_What you need to do_:
There is a line below that contains "Place SM_Ceiling_F_4x4, then". Please reproduce it and all following lines exactly, through the final one.

Source records
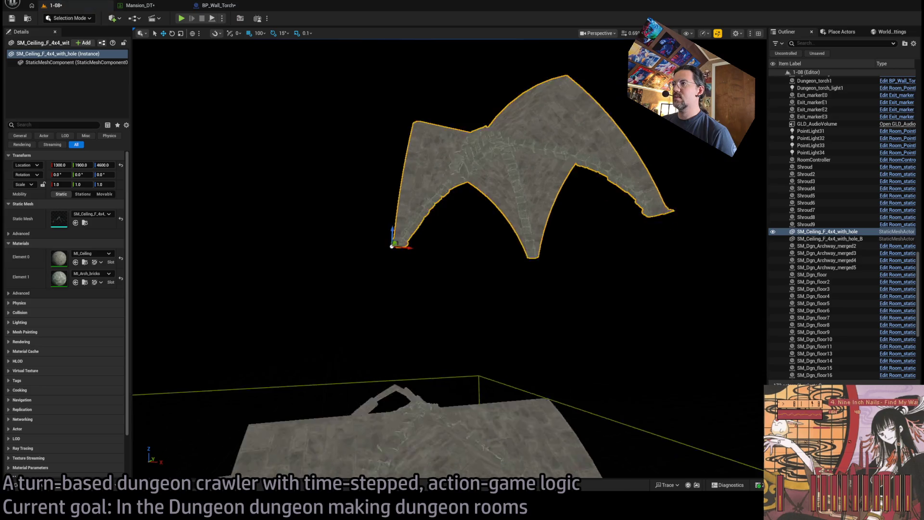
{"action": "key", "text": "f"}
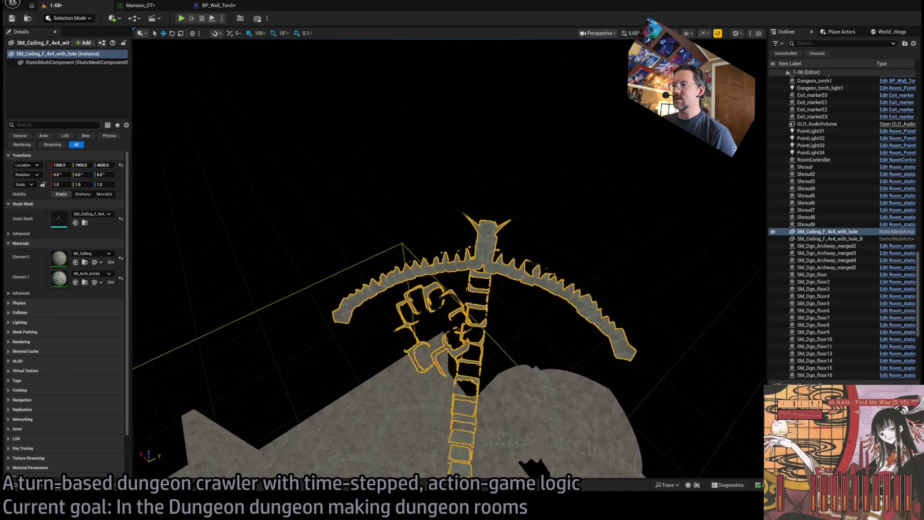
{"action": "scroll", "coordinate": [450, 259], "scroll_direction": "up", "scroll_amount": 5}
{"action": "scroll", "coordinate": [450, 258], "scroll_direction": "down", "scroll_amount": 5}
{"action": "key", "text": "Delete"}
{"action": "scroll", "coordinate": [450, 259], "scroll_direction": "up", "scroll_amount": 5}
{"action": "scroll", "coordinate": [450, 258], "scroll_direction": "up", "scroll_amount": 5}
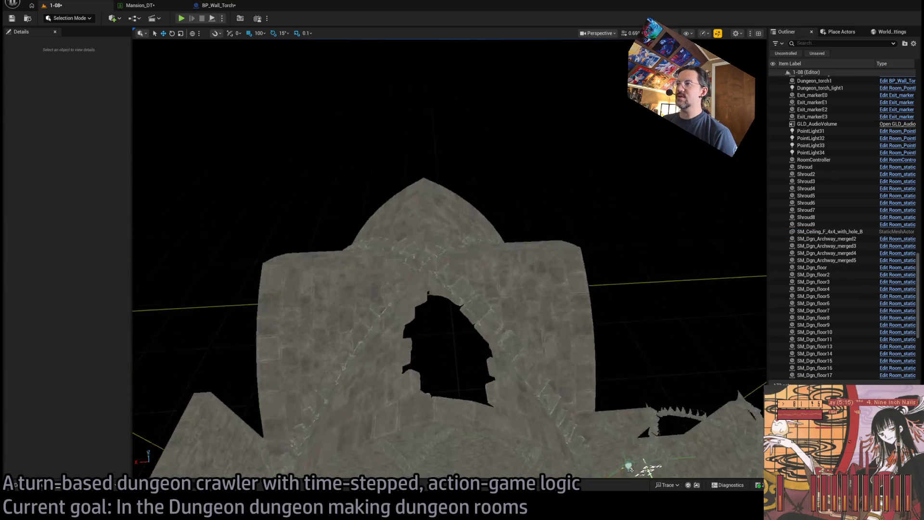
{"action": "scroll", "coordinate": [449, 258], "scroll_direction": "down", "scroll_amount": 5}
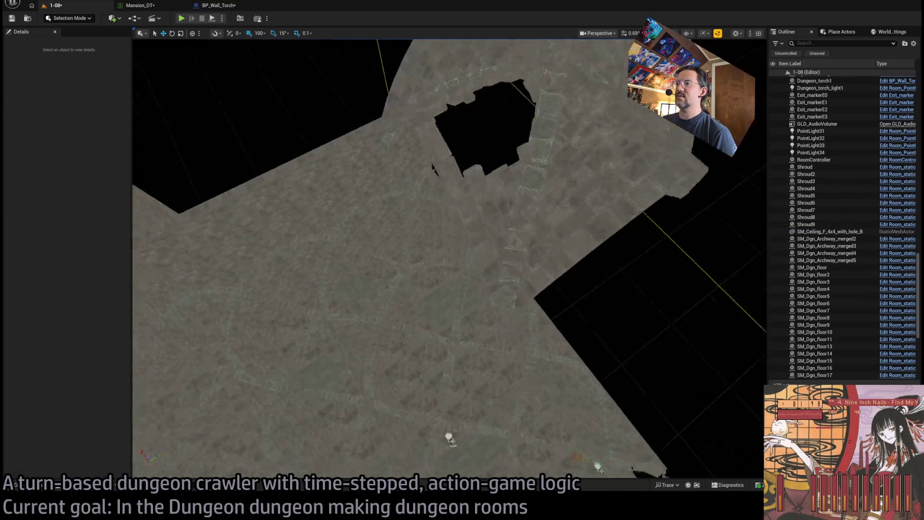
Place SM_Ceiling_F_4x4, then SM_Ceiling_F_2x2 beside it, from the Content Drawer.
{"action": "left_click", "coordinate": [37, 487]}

_Written response_:
Place SM_Ceiling_F_4x4, then SM_Ceiling_F_2x2 beside it, from the Content Drawer.
{"action": "left_click", "coordinate": [37, 487]}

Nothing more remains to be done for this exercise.